Continua l'altalena al vertice del Mondiale F1 2018: stavolta Lewis Hamilton riesce a riprendere il comando in campionato rimettendo 14 punti tra sé e Sebastian Vettel che aveva appena ripreso la leadership nel precedente GP canadese. Se continuasse così fino a fine stagione, non ci lamenteremmo nemmeno… Tuttavia questo nel GP francese può essere visto solo come un passo falso per il tedesco, arrivato per una svista in frenata al contatto con Valtteri Bottas alla prima curva. Analizzeremo meglio l'incidente in un altro momento, ma resta il fatto che abbia tolto dal vivo della gara entrambi i piloti coinvolti. Intendiamoci, non ritirati, ma costretti al passaggio ai box già al primo giro per sostituire le gomme e (Vettel) anche l'ala davanti, finendo così la gara Seb 5° e Valtteri 7°. Il tutto a vantaggio di Hamilton, che è rimasto indisturbato per tutto il resto del GP, e di Max Verstappen che ha evitato l'incidente fiondandosi 2° tagliando la prima esse.

Alle loro spalle svetta Kimi Raikkonen, riuscito finalmente a condurre una gara senza problemi nonostante il brutto risultato nelle qualifiche e il fatto di non essere stato favorito dall'incidente al via (costretto a frenare quando gli altri tagliavano). Anche la strategia gomme è stata lineare e gli ha permesso di recuperare su Daniel Ricciardo finito 4°, peraltro alle prese con qualche problema tecnico. Più di uno, perché a quanto pare si sono sommate questioni di motore ad altre di ala anteriore, per l'australiano, che comunque con questo risultato riesce a superare Bottas in campionato, in terza posizione con 96 punti contro 92.

La lotta tra gli inseguitori ha visto un ottimo Carlos Sainz riuscito ad evitare bene il caos del via e per quasi tutta la gara davanti agli "altri" (lottando peraltro anche con Ricciardo). Purtroppo per lui un problema motoristico negli ultimi giri gli ha fatto perdere velocità, ma almeno ha concluso la gara da 8°. A ereditare la posizione è stato Kevin Magnussen, che ha approfittato parecchio del taglio alla prima esse per l'incidente Vettel-Bottas ma poi comunque è stato autore di una gara consistente, a differenza di Romain Grosjean che si è fatto coinvolgere in situazioni negative (tanto da rimediare anche lui 5 secondi di penalità) ed è finito 11°. Nico Hulkenberg riesce a finire accettabilmente 9° una gara in cui era partito 12°, grazie anche al sorpasso a Charles Leclerc che comunque finisce un'altra volta in zona punti dopo essere stato per tutta la gara nelle posizioni "paganti" e senza "colpi di fortuna" ma solo grazie alla sua condotta, con un solo errore (quello che ha permesso a Hulkenberg di passare).
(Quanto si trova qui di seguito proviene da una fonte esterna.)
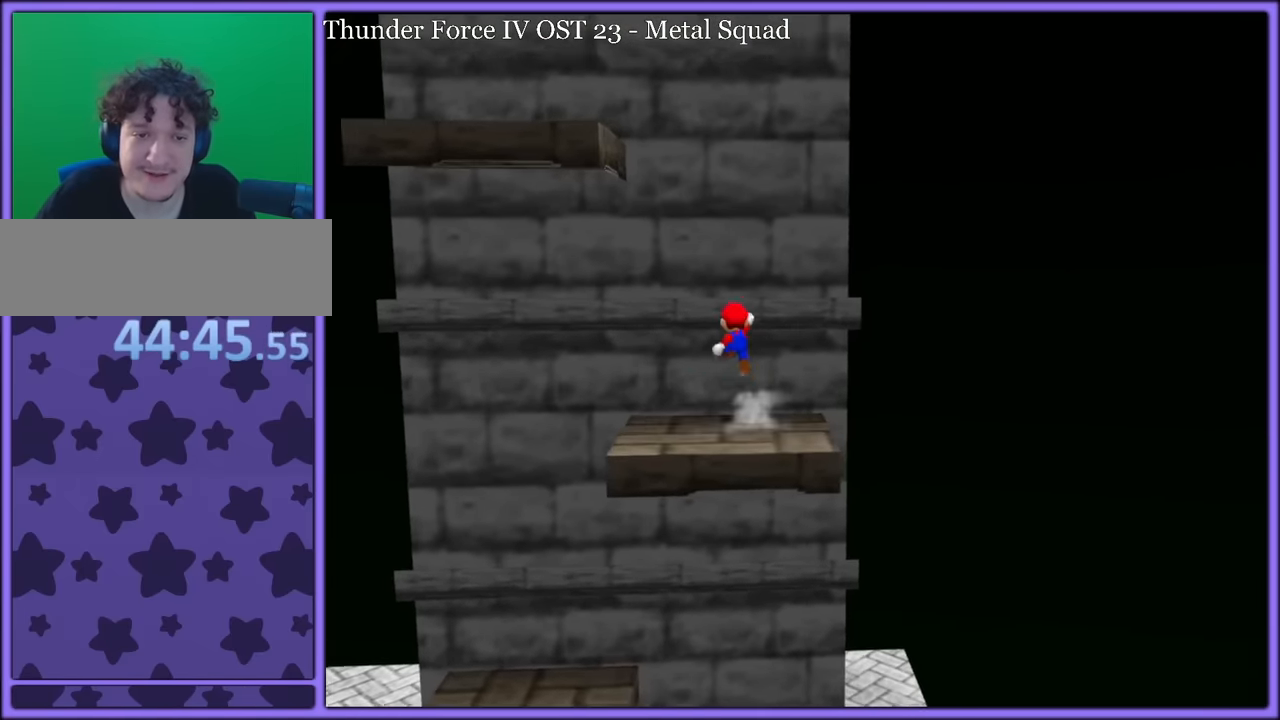
{"dt_ms": 500, "buttons": ["A"], "left_stick": "up-left", "button_events": [[34, "A", "up"], [134, "A", "down"]]}
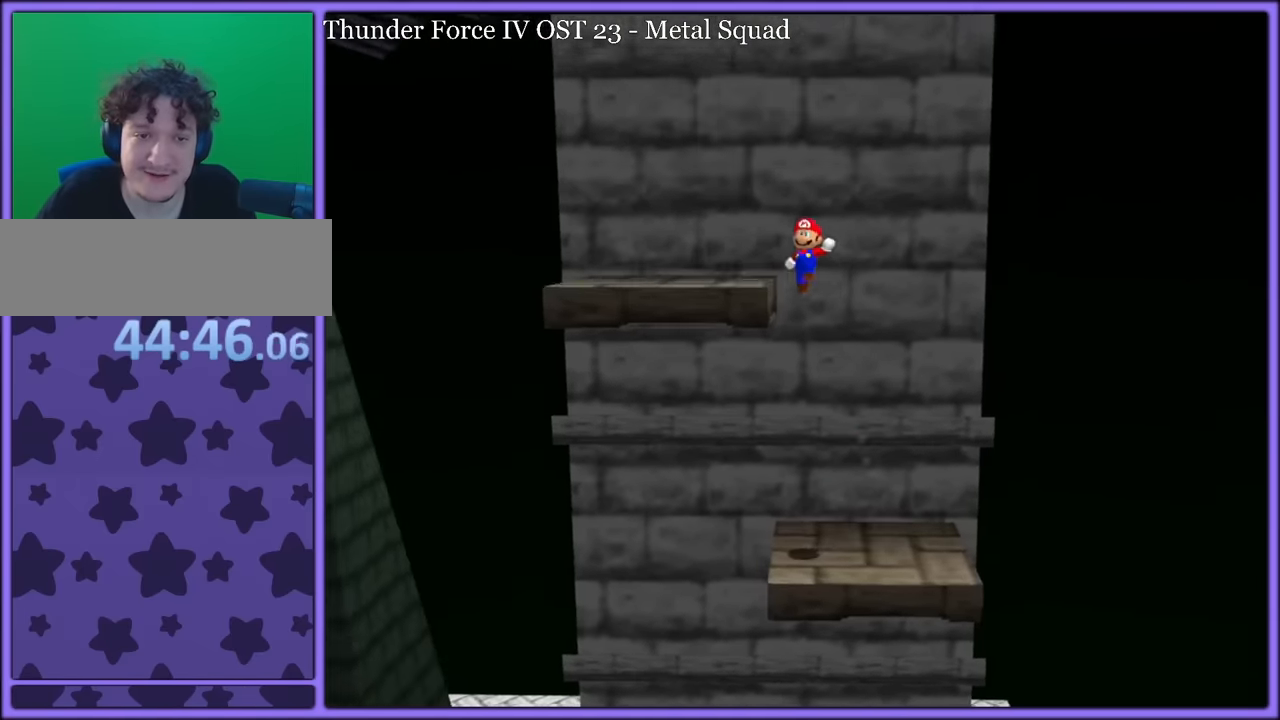
{"dt_ms": 500, "buttons": [], "left_stick": "up-left", "button_events": [[467, "A", "up"]]}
Stavolta Stoffel Vandoorne riesce a stare davanti a Fernando Alonso, concludendo 12° quando invece lo spagnolo deve addirittura ritirarsi proprio sul finale con la ruota posteriore sinistra quasi divelta, aggiungendosi così alla lista dei ritirati. In questa sono finiti subito Pierre Gasly ed Esteban Ocon che si sono scontrati al primo giro in curva 3 dopo il caos precedente, poi Sergio Perez per un problema di pressione, quindi Lance Stroll per essere finito dritto a Signes dopo l'esplosione della gomma anteriore sinistra, peraltro già sulle tele dopo svariati bloccaggi in frenata.

Concludendo, come possiamo giudicare il ritorno del GP di Francia dopo 10 anni? La pista in sé si è dimostrata abbastanza tecnica; nondimeno, a parte un paio di eccezioni a Beausset, i sorpassi sono stati quasi tutti "da DRS". Probabilmente varrebbe davvero la pena provare a togliere la chicane che spezza il rettilineo del Mistral, togliendo anche la possibilità di utilizzare l'ala mobile qui, come chiesto da molti appassionati nostalgici. Assisteremmo così a sorpassi più "naturali" e dover azzerare le ali (per non perdere troppo in velocità) acuirebbe le difficoltà di guida su tutto il tracciato. Vedremo se questa ipotesi verrà presa in considerazione per i prossimi GP al Ricard, ma non ci speriamo più di tanto.